* _ASSIGNMENT_:
Beginning with the first line below, output every record verbatim and leave out the images.
===== RECORDED INFORMATION =====
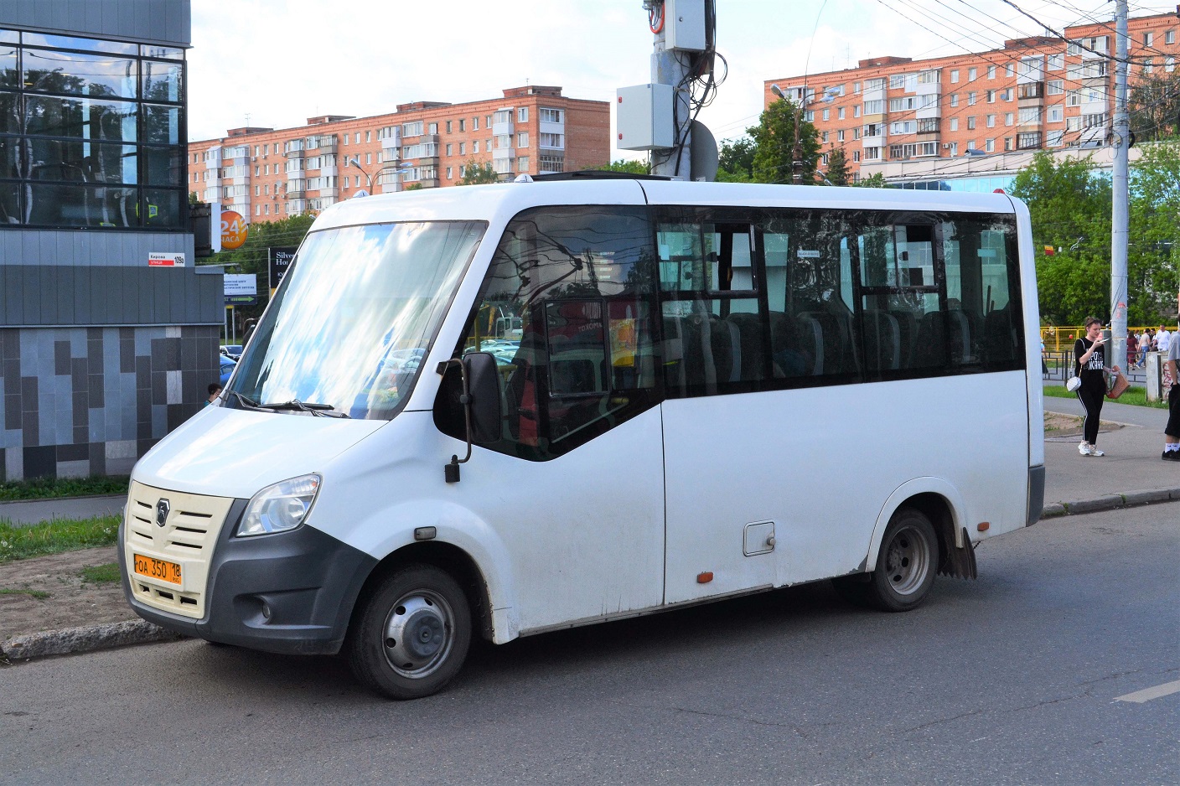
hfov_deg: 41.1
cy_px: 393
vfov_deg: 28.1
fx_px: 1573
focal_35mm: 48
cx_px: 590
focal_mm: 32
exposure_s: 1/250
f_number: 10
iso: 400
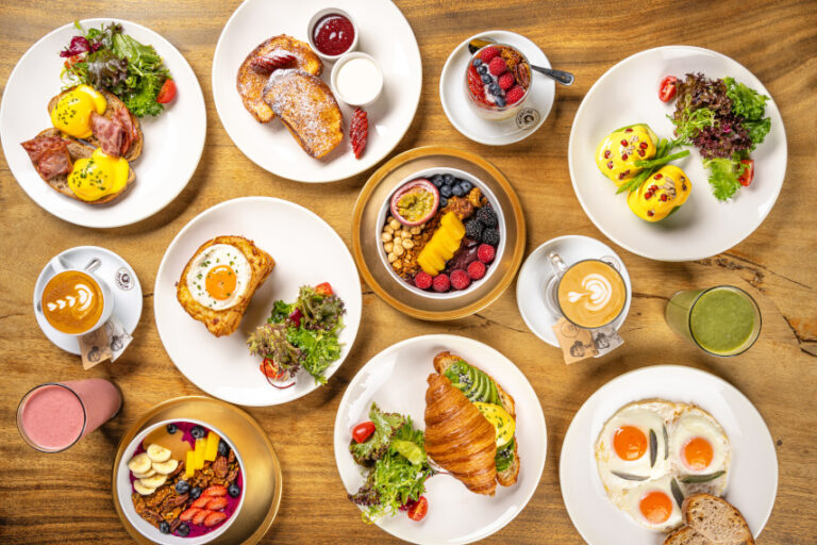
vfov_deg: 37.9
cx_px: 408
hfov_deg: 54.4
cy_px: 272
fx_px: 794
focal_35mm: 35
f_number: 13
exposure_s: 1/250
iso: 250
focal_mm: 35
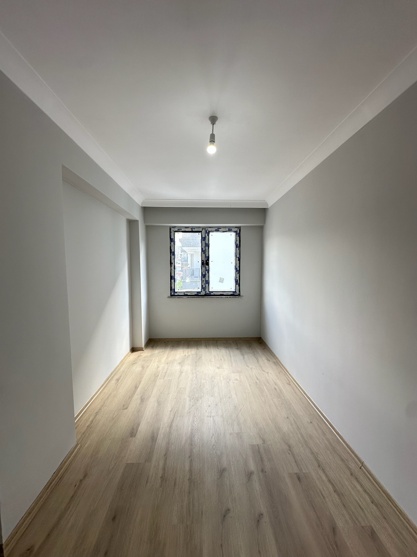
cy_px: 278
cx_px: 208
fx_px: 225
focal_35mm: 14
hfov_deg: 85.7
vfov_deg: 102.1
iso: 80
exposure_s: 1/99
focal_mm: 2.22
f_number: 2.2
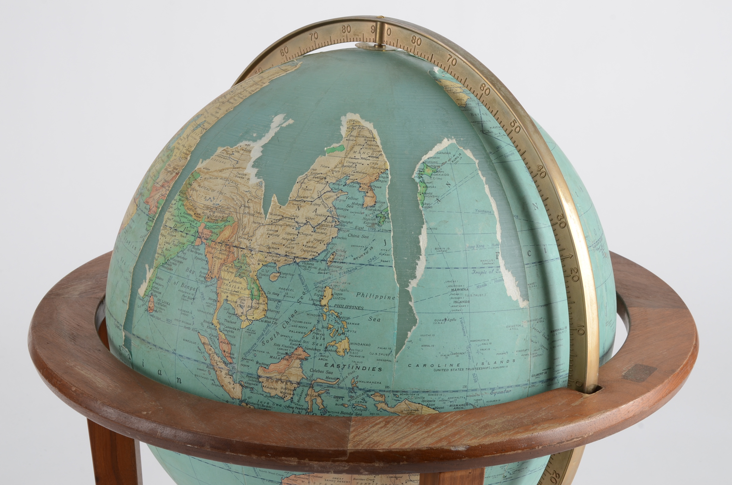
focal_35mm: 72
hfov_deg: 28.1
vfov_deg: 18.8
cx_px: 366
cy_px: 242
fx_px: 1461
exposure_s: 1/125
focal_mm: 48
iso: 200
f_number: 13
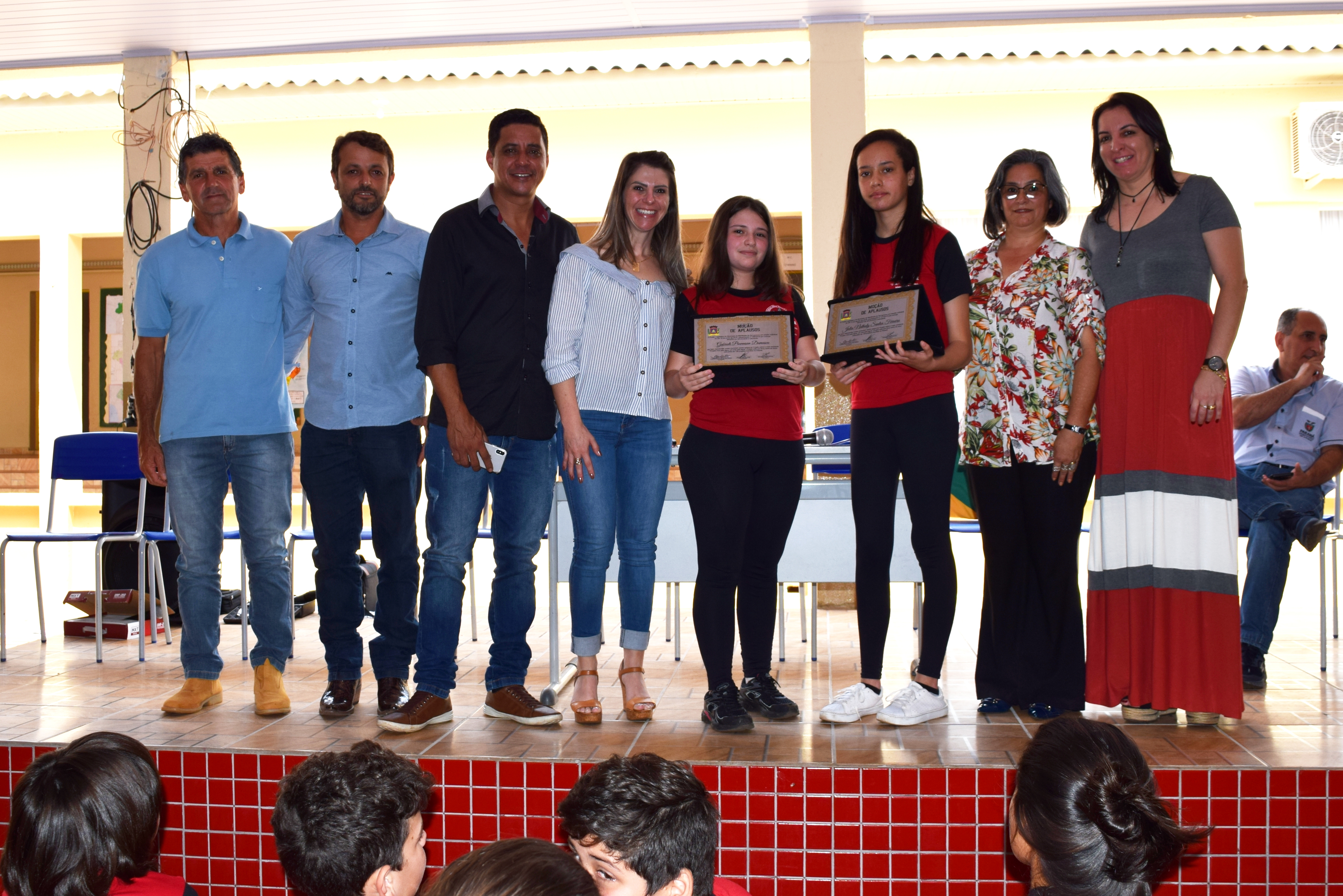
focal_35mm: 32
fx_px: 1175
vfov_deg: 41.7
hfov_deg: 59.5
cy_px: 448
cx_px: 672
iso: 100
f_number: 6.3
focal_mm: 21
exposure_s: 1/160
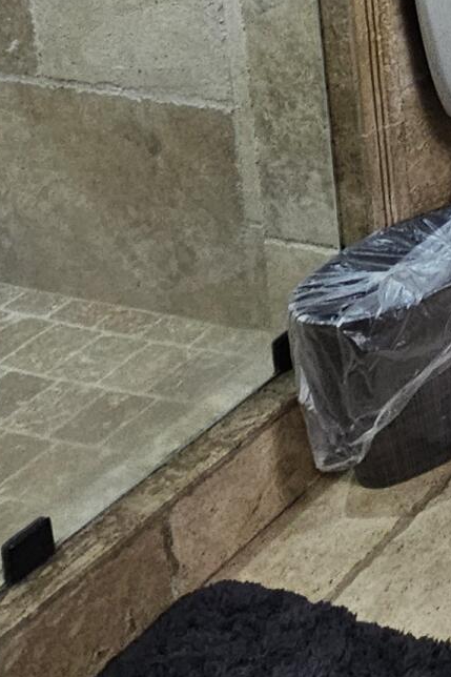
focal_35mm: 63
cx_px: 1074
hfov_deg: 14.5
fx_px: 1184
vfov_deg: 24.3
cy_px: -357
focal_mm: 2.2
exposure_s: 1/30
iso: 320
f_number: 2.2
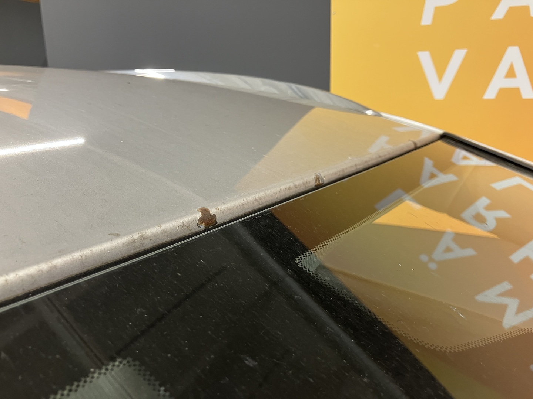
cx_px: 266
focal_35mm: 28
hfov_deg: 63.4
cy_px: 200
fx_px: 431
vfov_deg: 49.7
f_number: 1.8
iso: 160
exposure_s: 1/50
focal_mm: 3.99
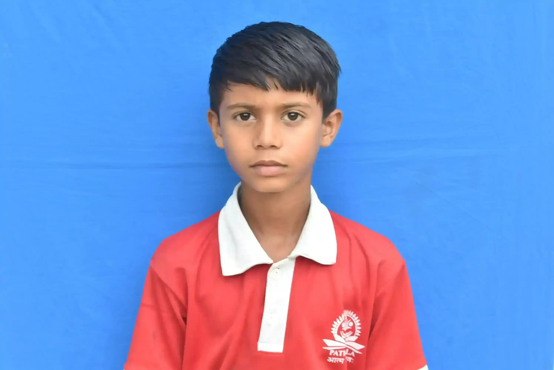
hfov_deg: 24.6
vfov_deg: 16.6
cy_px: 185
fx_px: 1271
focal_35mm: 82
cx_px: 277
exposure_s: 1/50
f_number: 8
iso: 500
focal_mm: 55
=====
* _RESPONSE TO THE TASK_:
hfov_deg: 41.1
cy_px: 393
vfov_deg: 28.1
fx_px: 1573
focal_35mm: 48
cx_px: 590
focal_mm: 32
exposure_s: 1/250
f_number: 10
iso: 400
vfov_deg: 37.9
cx_px: 408
hfov_deg: 54.4
cy_px: 272
fx_px: 794
focal_35mm: 35
f_number: 13
exposure_s: 1/250
iso: 250
focal_mm: 35
cy_px: 278
cx_px: 208
fx_px: 225
focal_35mm: 14
hfov_deg: 85.7
vfov_deg: 102.1
iso: 80
exposure_s: 1/99
focal_mm: 2.22
f_number: 2.2
focal_35mm: 72
hfov_deg: 28.1
vfov_deg: 18.8
cx_px: 366
cy_px: 242
fx_px: 1461
exposure_s: 1/125
focal_mm: 48
iso: 200
f_number: 13
focal_35mm: 32
fx_px: 1175
vfov_deg: 41.7
hfov_deg: 59.5
cy_px: 448
cx_px: 672
iso: 100
f_number: 6.3
focal_mm: 21
exposure_s: 1/160
focal_35mm: 63
cx_px: 1074
hfov_deg: 14.5
fx_px: 1184
vfov_deg: 24.3
cy_px: -357
focal_mm: 2.2
exposure_s: 1/30
iso: 320
f_number: 2.2
cx_px: 266
focal_35mm: 28
hfov_deg: 63.4
cy_px: 200
fx_px: 431
vfov_deg: 49.7
f_number: 1.8
iso: 160
exposure_s: 1/50
focal_mm: 3.99
hfov_deg: 24.6
vfov_deg: 16.6
cy_px: 185
fx_px: 1271
focal_35mm: 82
cx_px: 277
exposure_s: 1/50
f_number: 8
iso: 500
focal_mm: 55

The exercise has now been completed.